Par : Kamel Zaiem
Kaïs Saïed a mis du temps pour agir, mais lorsqu’il a bougé, il semble avoir fait des dégâts et certaines parties, très touchées par ses décisions, se trouvent déjà sur la touche.
Or, cette œuvre ne semble pas convaincre tout le monde, même au sein des structures de la société civile qui ont approuvé et soutenu le coup constitutionnel du 25 juillet 2021.
Une lune de miel gâchée
On se rappelle bien l’accueil favorable à cette initiative de la part de la Centrale syndicale qui a vite fait d’encourager Saïed à aller de l’avant et à ne pas hésiter à passer aux étapes suivantes malgré la précarité du contexte avec une forte agitation sociale.
Or, la suite ne semble pas aller de pair avec la lune de miel présumée entre Noureddine Taboubi, le SG de l’UGTT et le président de la République. Cette fois-ci, ce qui se passe au palais de Carthage a, d’une façon ou d’une autre, dépassé ce qui était attendu pour ouvrir, finalement, tous les accès possibles à Saied qui, grâce aux dispositions exceptionnelles prises, se trouve déjà le maître de la situation à tous les niveaux et il va pouvoir disposer de tous les atouts et les dispositions pour gouverner en solitaire et devenir un futur dictateur.
Dans un communiqué paru jeudi, le bureau exécutif de l’Union générale tunisienne du travail (UGTT) a considéré que le 25 juillet 2021 représente une chance pour rompre avec une décennie de chaos, de corruption et de propagation du terrorisme, mais il a également rejeté l’utilisation du contexte actuel dans une optique de marchandage entre la liberté et la monopolisation des pouvoirs.
Une attitude prudente
Depuis le 25 juillet, l’UGTT, comme les principales forces politiques et sociales, a demandé à maintes reprises l’accélération de la formation d’un gouvernement garantissant la continuité de l’État et la réalisation des promesses, engagements et accords avec les parties sociales. Dans ce même chapitre, la Centrale ouvrière n’a pas manqué de critiquer l’absence d’une date butoir de l’état d’exception pourtant promise par le président de la République. Elle a, ainsi, rejeté le maintien des mesures exceptionnelles et leur transformation en situation permanente. Une attitude que plusieurs autres forces vives de la société civile ont adoptée.
Il en est de même pour d’autres thèmes, comme la révision de la Constitution et de certaines lois. l’UGTT considère que le débat autour de cette question doit inclure les composantes de la société, y compris les institutions de l’Etat, les organisations, les associations, les partis et les personnalités et compétences nationales capables de contribuer à l’élaboration des fondements essentiels de la troisième République.

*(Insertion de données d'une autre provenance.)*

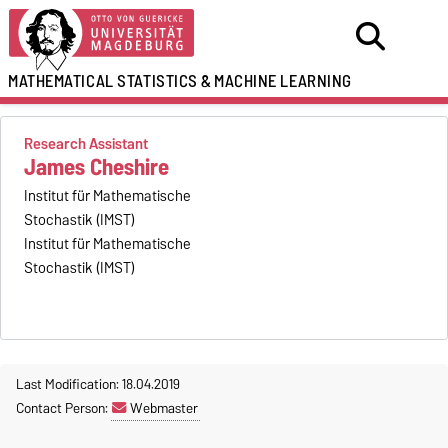
MATHEMATICAL STATISTICS
&
MACHINE LEARNING
Research Assistant
James Cheshire
Institut für Mathematische
Stochastik (IMST)
Institut für Mathematische
Stochastik (IMST)
Last Modification: 18.04.2019
Contact Person:
Webmaster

Le communiqué de l’UGTT va encore plus loin puisqu’il exprime son étonnement quant à l’absence persistante de signes ou de procédures clairs pour mettre fin à l’impunité et la lutte contre la corruption, le terrorisme, la violation de la loi et la non-application du rapport de la Cour des comptes et le rapport de l’Inspection générale du ministère de la Justice. Il s’agit, là encore, de revendications populaires qui demeurent encore sans réponse de la part de la Présidence de la République.
En queue de poisson
D’ailleurs, la Centrale syndicale est allée jusqu’à rappeler la nécessité de respecter les acquis de la révolution, à savoir les droits et les libertés. Elle a condamné toute ingérence dans le fonctionnement de la justice et dans la liberté d’expression, des médias et de l’organisation. Elle a rejeté tout préjudice aux acquis de la société tunisienne, tels que le Code du statut personnel, la liberté de conscience et la consolidation des traditions du dialogue social.
C’est dire que les rapports entre l’UGTT et le palais de Carthage ne sont plus comme ils l’étaient il y a quelques semaines et la lune de miel risque de se terminer en queue de poisson, à moins que Saïed, qui doit être logiquement conscient de l’apport plus que crucial que le soutien de l’UGTT lui offre, ne se rebiffe pour remettre les pendules à l’heure et prendre en considération la nécessité de la concertation avec les parties qui lui ont ouvert les bras au moment opportun, à l’instar de l’UGTT, et qu’il ne doit nullement lâcher.
Verra-t-on ces relations se réchauffer au cours des prochains jours ? Ou bien verra-t-on le Président, à priori pas très bien entouré et conseillé au sein de son palais, continuer sa fuite en avant, comptant uniquement sur un populisme qui pourrait s’avérer insuffisant et inutile lorsque l’heure des comptes sonnera.